Missed call due to high coverage
mbhall88 opened this issue · 2 comments
I have an example where we miss a very clear resistant call due to LOW_GT but the depth on alt vs ref is very obvious. I appreciate it is hard when we are drawing lines based on percentiles. Anyway, I thought this might be a nice example to do some testing/debugging with.

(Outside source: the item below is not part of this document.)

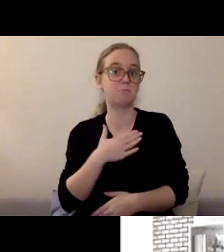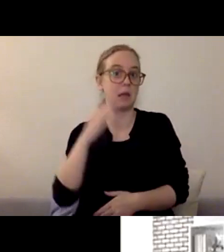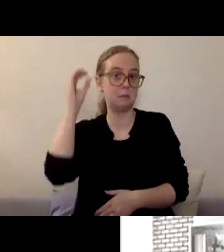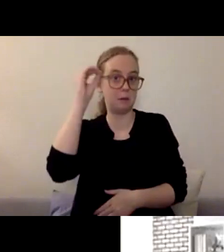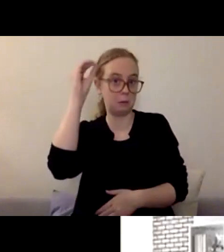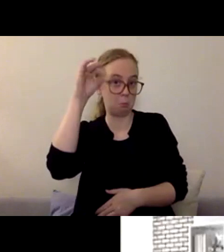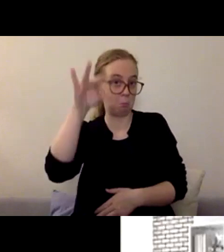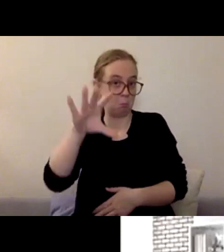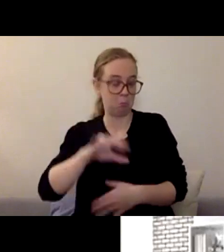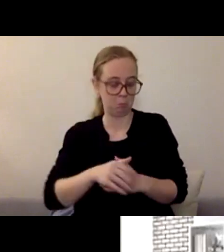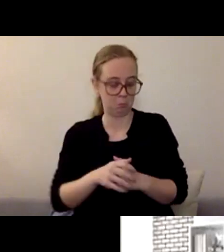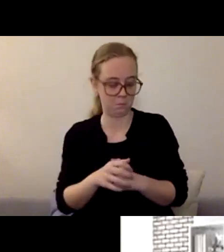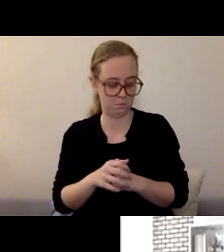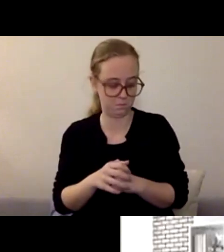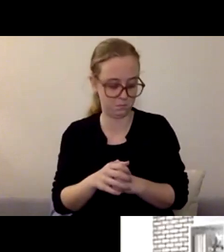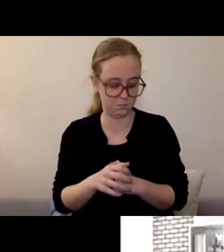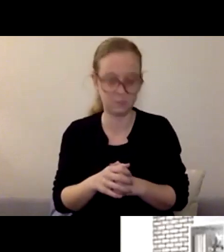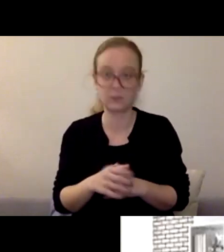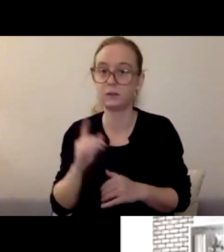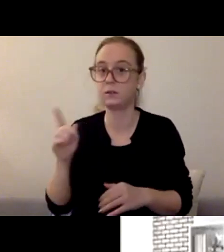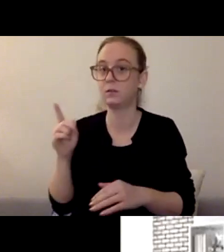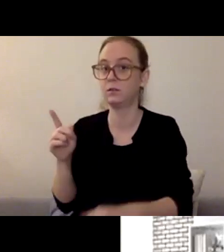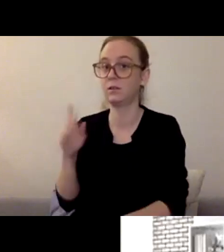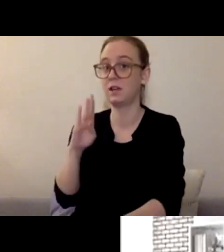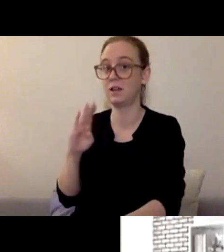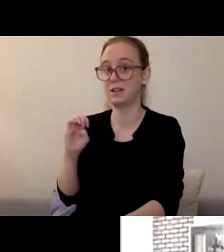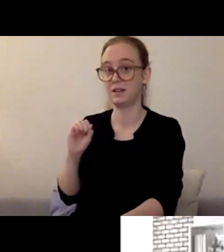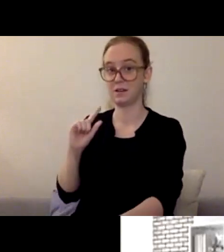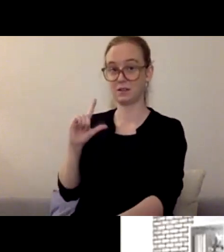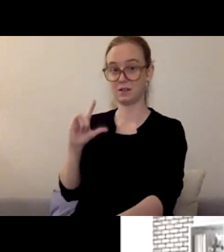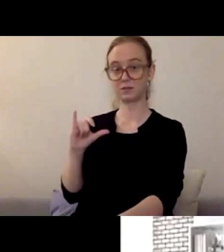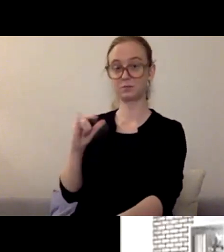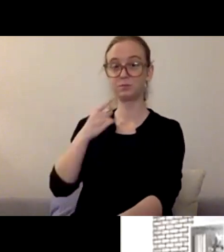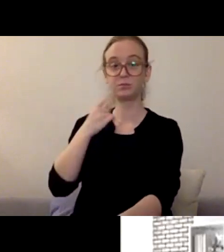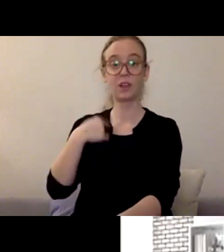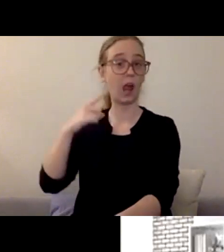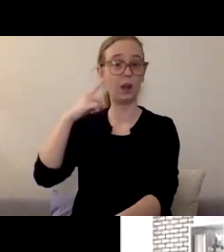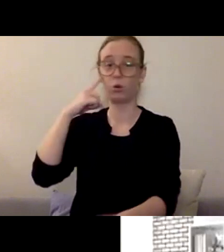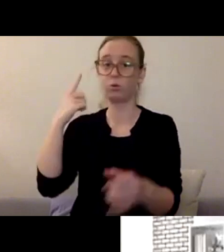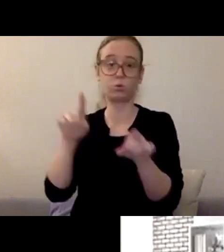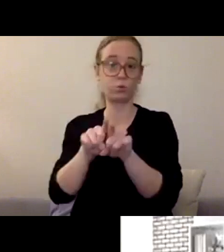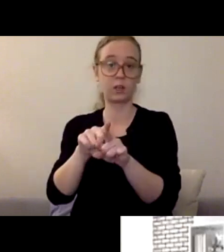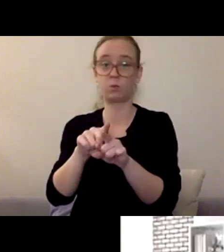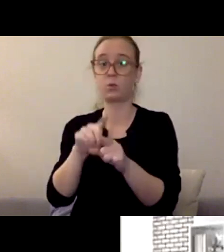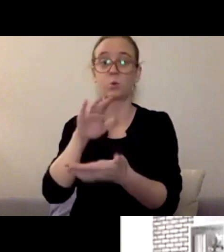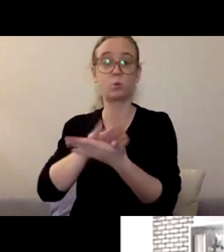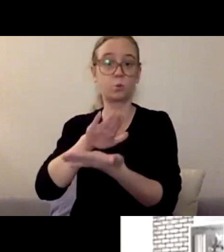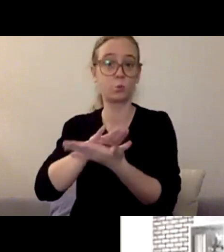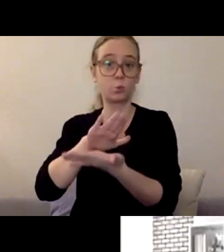I would completely agree with the school counselor piece just having been in the schools and seeing what amazing work that they do. But I would also add,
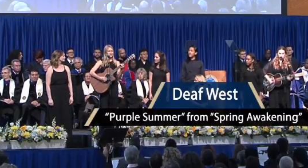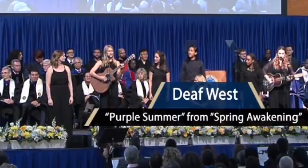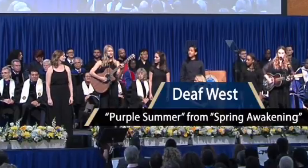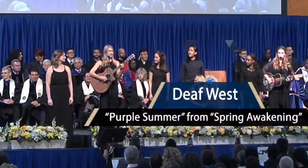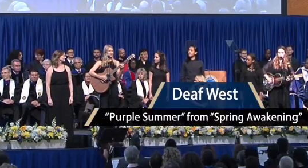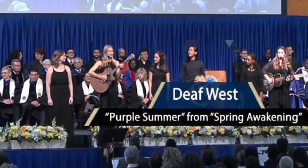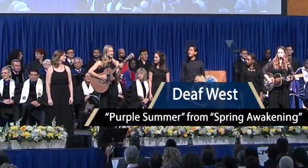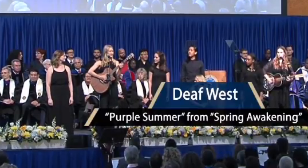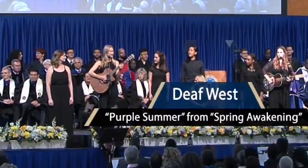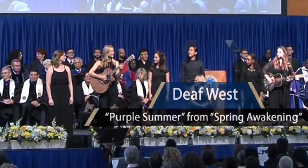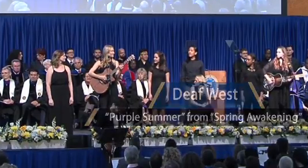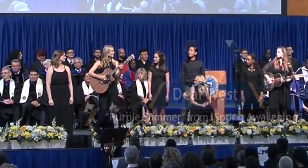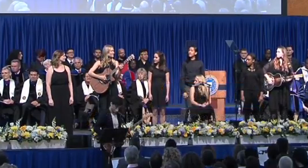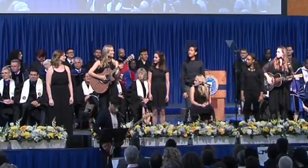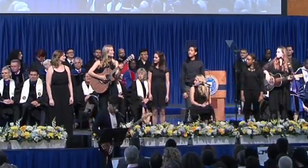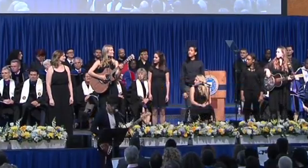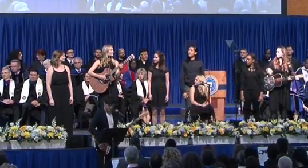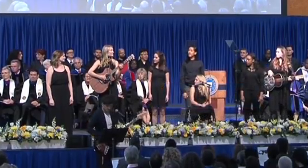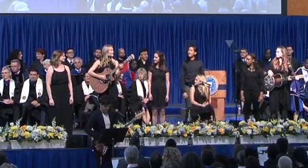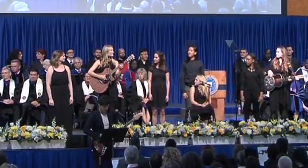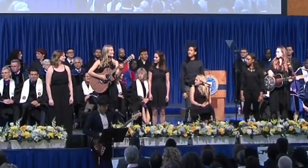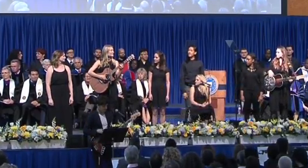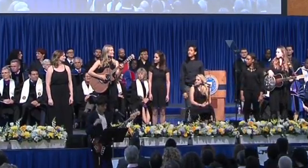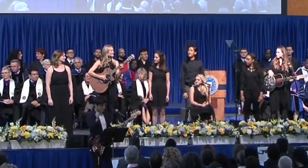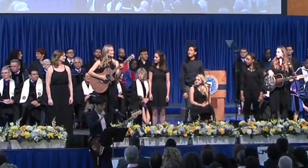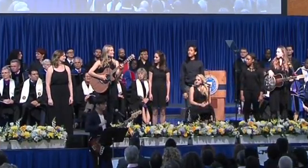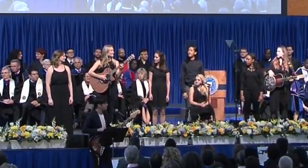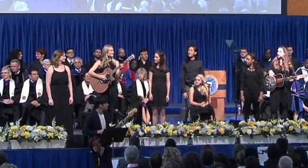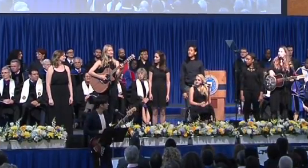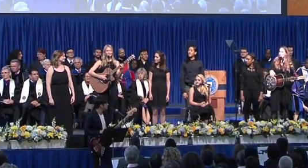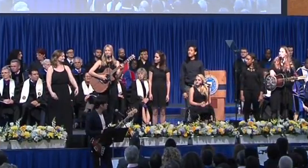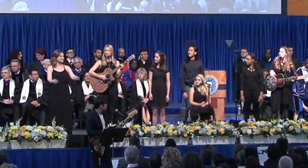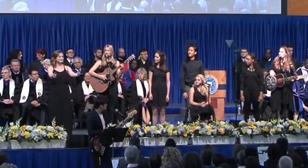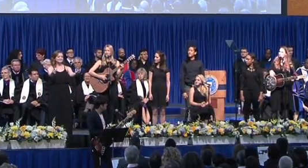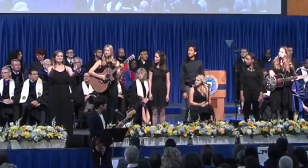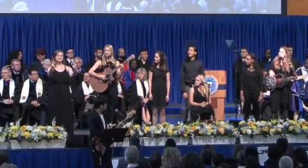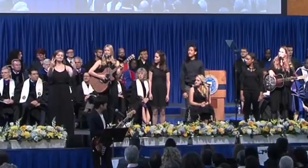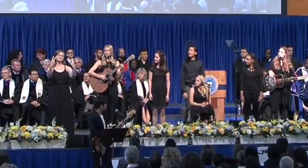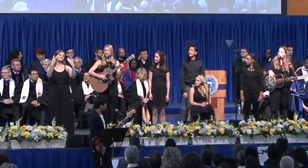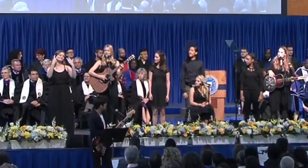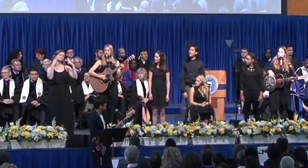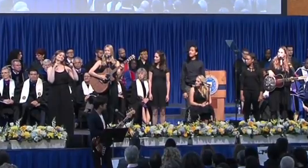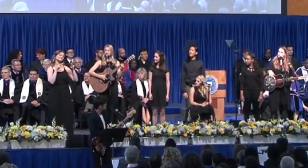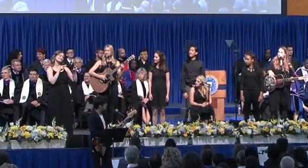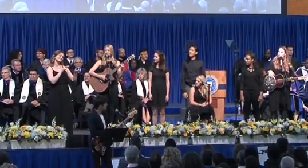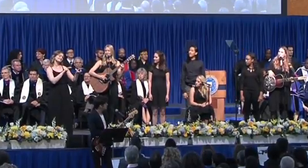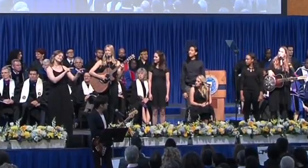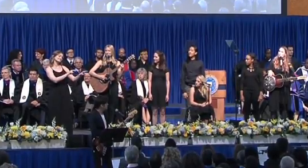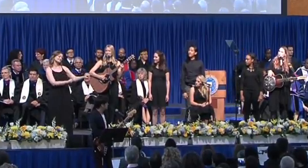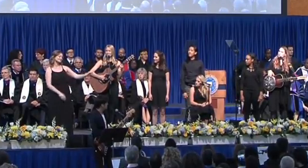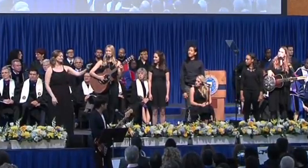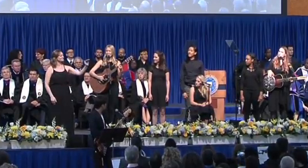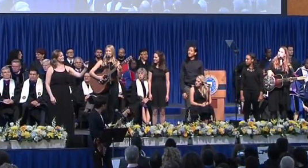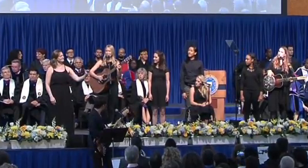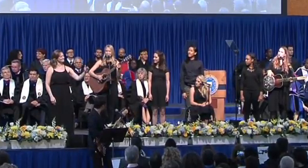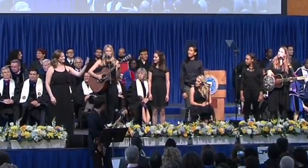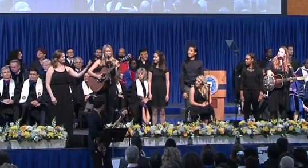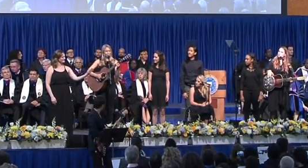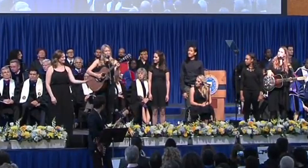[Intro on guitar] Listen to what's in the heart of a child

This is a sample from Sylvianne in Madagascar. It was one of 5 samples in a multiplexed nanopore run. It has a HUGE amount of reads (fastq file is 3.3Gb - compressed!) They are testing out MGIT in the lab and were using mykrobe to compare results. The MGIT and phenotyping for this sample show resistance to Isoniazid, Rifampicin, and Ethambutol.
When I run mykrobe ok the full set of reads, it returns resistant to INH only. When I randomly subsample the file to 150x depth mykrobe says resistant to INH and RIF. When I filter out anything (from the subsampled file) that doesn't map to H37Rv I also get resistant to RIF and INH.
The variant in question is rpoB_S450L-TCG761154TTG
. The information for this variant from the full and filtered runs are:
Full read set
"rpoB_S450L-TCG761154TTG": {
"variant": "ref-S450X?var_name=TCG761154TTG&num_alts=8&ref=NC_000962.3&enum=0&gene=rpoB&mut=S450X",
"genotype": [
1,
1
],
"genotype_likelihoods": [
-22153.337254734015,
-44.788636474841695
],
"info": {
"coverage": {
"reference": {
"percent_coverage": 75.0,
"median_depth": 1,
"min_non_zero_depth": 1,
"kmer_count": 20,
"klen": 21
},
"alternate": {
"percent_coverage": 100.0,
"median_depth": 166,
"min_non_zero_depth": 132,
"kmer_count": 3109,
"klen": 20
}
},
"expected_depths": [
160
],
"contamination_depths": [],
"filter": [
"LOW_GT_CONF"
],
"conf": 22109
},
"_cls": "Call.VariantCall"
Filtered read set
"Rifampicin": {
"predict": "R",
"called_by": {
"rpoB_S450L-TCG761154TTG": {
"variant": null,
"genotype": [
1,
1
],
"genotype_likelihoods": [
-7098.776446933491,
-9.626747418092155
],
"info": {
"coverage": {
"reference": {
"percent_coverage": 0.0,
"median_depth": 0,
"min_non_zero_depth": 0,
"kmer_count": 0,
"klen": 21
},
"alternate": {
"percent_coverage": 100.0,
"median_depth": 42,
"min_non_zero_depth": 37,
"kmer_count": 812,
"klen": 20
}
},
"expected_depths": [
41.0
],
"contamination_depths": [],
"filter": [],
"conf": 7089
},
"_cls": "Call.VariantCall"
}
}
},
All of the data from this run is stored on noah. I'll send through the paths on Slack.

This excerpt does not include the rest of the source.